[TASK INSTRUCTIONS] The expected output is the exact lines from the one containing "Submitted in GERBIL" through the end of the data, inclusive, and nothing else.

[SUPPLIED ENTRIES]
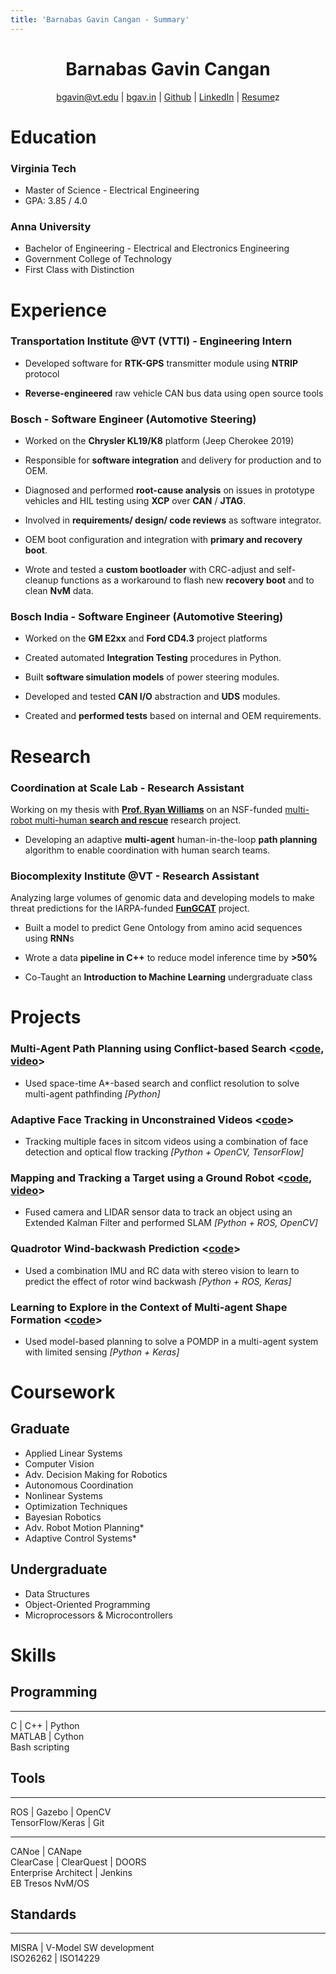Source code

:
 ```yaml
---
title: 'Barnabas Gavin Cangan - Summary'
---
```


<h1 align='center'> Barnabas Gavin Cangan </h1>
<p align='center'> 
<a href='mailto:bgavin@vt.edu'>bgavin@vt.edu</a>  |  
<a href='http://bgav.in'>bgav.in</a>  |  
<a href='https://github.com/gavincangan'>Github</a>  |  
<a href='https://www.linkedin.com/in/cangan'>LinkedIn</a>  |  
<a href='https://resume.bgav.in'>Resume</a>z
</p>

<!-- [ **GitHub**](https://github.com/gavincangan)\ -->
<!-- [ **LinkedIn**](https://www.linkedin.com/in/cangan) -->

Education
=========

### Virginia Tech

- Master of Science - Electrical Engineering
- GPA: 3.85 / 4.0

### Anna University

- Bachelor of Engineering - Electrical and Electronics Engineering
- Government College of Technology
- First Class with Distinction

Experience
==========

### Transportation Institute @VT (VTTI) - Engineering Intern

- Developed software for **RTK-GPS** transmitter module using **NTRIP** protocol

- **Reverse-engineered** raw vehicle CAN bus data using open source tools


### Bosch - Software Engineer (Automotive Steering)

- Worked on the **Chrysler KL19/K8** platform (Jeep Cherokee 2019)

- Responsible for **software integration** and delivery for production and to OEM.

- Diagnosed and performed **root-cause analysis** on issues in prototype vehicles and HIL testing using **XCP** over **CAN** / **JTAG**.

- Involved in **requirements/ design/ code reviews** as software integrator.

- OEM boot configuration and integration with **primary and recovery boot**.

- Wrote and tested a **custom bootloader** with CRC-adjust and self-cleanup functions as a workaround to flash new **recovery boot**
and to clean **NvM** data.


### Bosch India - Software Engineer (Automotive Steering)

- Worked on the **GM E2xx** and **Ford CD4.3** project platforms

- Created automated **Integration Testing** procedures in Python.

- Built **software simulation models** of power steering modules.

- Developed and tested **CAN I/O** abstraction and **UDS** modules.

- Created and **performed tests** based on internal and OEM requirements.


Research
========

### Coordination at Scale Lab - Research Assistant

Working on my thesis with **[Prof. Ryan Williams](https://autonomyandrobotics.centers.vt.edu/people/williams.html)** on an NSF-funded [multi-robot multi-human **search and rescue**](https://www.nsf.gov/awardsearch/showAward?AWD_ID=1830414) research project.

- Developing an adaptive **multi-agent** human-in-the-loop **path planning** algorithm to enable coordination with human search teams.

### Biocomplexity Institute @VT - Research Assistant

Analyzing large volumes of genomic data and developing models to make threat predictions for the IARPA-funded **[FunGCAT](https://www.iarpa.gov/index.php/research-programs/fun-gcat)** project.

- Built a model to predict Gene Ontology from amino acid sequences using **RNN**s

- Wrote a data **pipeline in C++** to reduce model inference time by **&gt;50%**

- Co-Taught an **Introduction to Machine Learning** undergraduate class


Projects
========

### Multi-Agent Path Planning using Conflict-based Search <[code](https://github.com/gavincangan/multiagent-pathfinding), [video](https://www.youtube.com/watch?v=b5KMm729b_4)>

- Used space-time A\*-based search and conflict resolution to solve multi-agent pathfinding *\[Python\]*

### Adaptive Face Tracking in Unconstrained Videos <[code](https://github.com/gavincangan/AdaptiveFaceTracking)>

- Tracking multiple faces in sitcom videos using a combination of face detection and optical flow tracking *\[Python + OpenCV, TensorFlow\]*

### Mapping and Tracking a Target using a Ground Robot <[code](https://github.com/gavincangan/bayesian-robotics), [video](https://www.youtube.com/playlist?list=PLrq85AiKQ1UQ7Xlcx6CEyrwCmWUAM_3p7)>

- Fused camera and LIDAR sensor data to track an object using an Extended Kalman Filter and performed SLAM *\[Python + ROS, OpenCV\]*

### Quadrotor Wind-backwash Prediction <[code](https://github.com/gavincangan/wind-prediction)>

- Used a combination IMU and RC data with stereo vision to learn to predict the effect of rotor wind backwash *\[Python + ROS, Keras\]*

### Learning to Explore in the Context of Multi-agent Shape Formation <[code](https://github.com/gavincangan/modelbased-shapeformation)>

- Used model-based planning to solve a POMDP in a multi-agent system with limited sensing *\[Python + Keras\]*


Coursework
==========

Graduate
--------

- Applied Linear Systems
- Computer Vision
- Adv. Decision Making for Robotics
- Autonomous Coordination
- Nonlinear Systems
- Optimization Techniques
- Bayesian Robotics
- Adv. Robot Motion Planning\*
- Adaptive Control Systems\*

Undergraduate
-------------

- Data Structures
- Object-Oriented Programming
- Microprocessors & Microcontrollers


Skills
======

Programming
-----------

  ----------------- -- --
  C | C++ | Python      
  MATLAB | Cython      
  Bash scripting       

Tools
-----

  ------------------------ -- --
  ROS | Gazebo | OpenCV       
  TensorFlow/Keras | Git      

  -------------------------------- -- --
  CANoe | CANape                      
  ClearCase | ClearQuest | DOORS      
  Enterprise Architect | Jenkins      
  EB Tresos NvM/OS                    

Standards
---------

  -------------------------------- -- --
  MISRA | V-Model SW development      
  ISO26262 | ISO14229                 
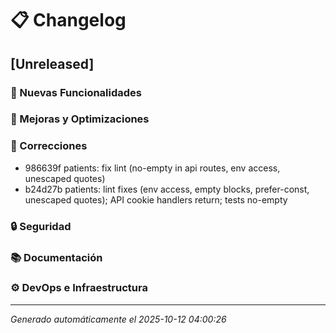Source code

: # 📋 Changelog

## [Unreleased]

### 🚀 Nuevas Funcionalidades

### 🔧 Mejoras y Optimizaciones

### 🐛 Correcciones
- 986639f patients: fix lint (no-empty in api routes, env access, unescaped quotes)
- b24d27b patients: lint fixes (env access, empty blocks, prefer-const, unescaped quotes); API cookie handlers return; tests no-empty

### 🔒 Seguridad

### 📚 Documentación

### ⚙️ DevOps e Infraestructura

---


*Generado automáticamente el 2025-10-12 04:00:26*
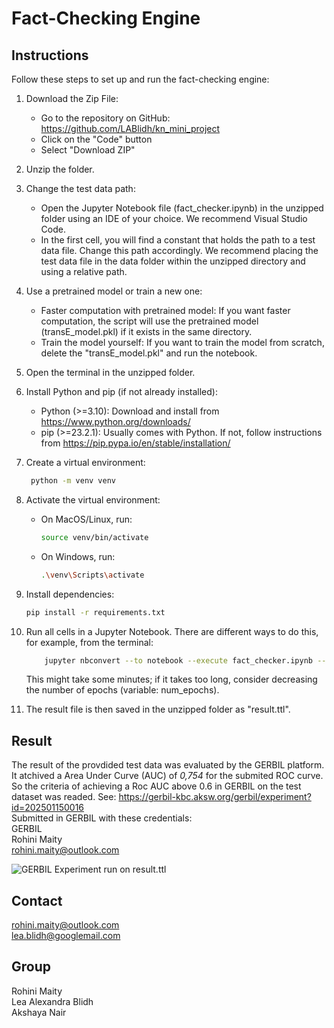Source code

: # Fact-Checking Engine 

## Instructions

Follow these steps to set up and run the fact-checking engine:

1. Download the Zip File:
   - Go to the repository on GitHub: https://github.com/LABlidh/kn_mini_project
   - Click on the "Code" button
   - Select "Download ZIP"

2. Unzip the folder.

3. Change the test data path:
   - Open the Jupyter Notebook file (fact_checker.ipynb) in the unzipped folder using an IDE of your choice. We recommend Visual Studio Code.
   - In the first cell, you will find a constant that holds the path to a test data file. Change this path accordingly. We recommend placing the test data file in the data folder within the unzipped directory and using a relative path.

4. Use a pretrained model or train a new one:
   - Faster computation with pretrained model: If you want faster computation, the script will use the pretrained model (transE_model.pkl) if it exists in the same directory.
   - Train the model yourself: If you want to train the model from scratch, delete the "transE_model.pkl" and run the notebook.

5. Open the terminal in the unzipped folder.

6. Install Python and pip (if not already installed):
   - Python (>=3.10): Download and install from https://www.python.org/downloads/
   - pip (>=23.2.1): Usually comes with Python. If not, follow instructions from https://pip.pypa.io/en/stable/installation/

7. Create a virtual environment:
   ```bash
    python -m venv venv
    ```

8. Activate the virtual environment:
   - On MacOS/Linux, run:
     ```bash
     source venv/bin/activate
     ```
   - On Windows, run:
     ```bash
     .\venv\Scripts\activate
     ```

9. Install dependencies:
     ```bash
     pip install -r requirements.txt
     ```

10. Run all cells in a Jupyter Notebook. There are different ways to do this, for example, from the terminal: 
    ```bash 
        jupyter nbconvert --to notebook --execute fact_checker.ipynb --output fact_checker.ipynb 
    ```
    This might take some minutes; if it takes too long, consider decreasing the number of epochs (variable: num_epochs).

11. The result file is then saved in the unzipped folder as "result.ttl".

## Result
The result of the provdided test data was evaluated by the GERBIL platform. It atchived a Area Under Curve (AUC) of *0,754* for the submited ROC curve. So the criteria of achieving a Roc AUC above 0.6 in GERBIL on the test dataset was readed. See: https://gerbil-kbc.aksw.org/gerbil/experiment?id=202501150016
<br>
Submitted in GERBIL with these credentials:<br>
GERBIL <br>
Rohini Maity <br>
rohini.maity@outlook.com <br> 

![GERBIL Experiment run on result.ttl](GERBIL_ss.png)

## Contact
rohini.maity@outlook.com <br>
lea.blidh@googlemail.com

## Group 
Rohini Maity <br>
Lea Alexandra Blidh <br>
Akshaya Nair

[SOLUTION]
Submitted in GERBIL with these credentials:<br>
GERBIL <br>
Rohini Maity <br>
rohini.maity@outlook.com <br> 

![GERBIL Experiment run on result.ttl](GERBIL_ss.png)

## Contact
rohini.maity@outlook.com <br>
lea.blidh@googlemail.com

## Group 
Rohini Maity <br>
Lea Alexandra Blidh <br>
Akshaya Nair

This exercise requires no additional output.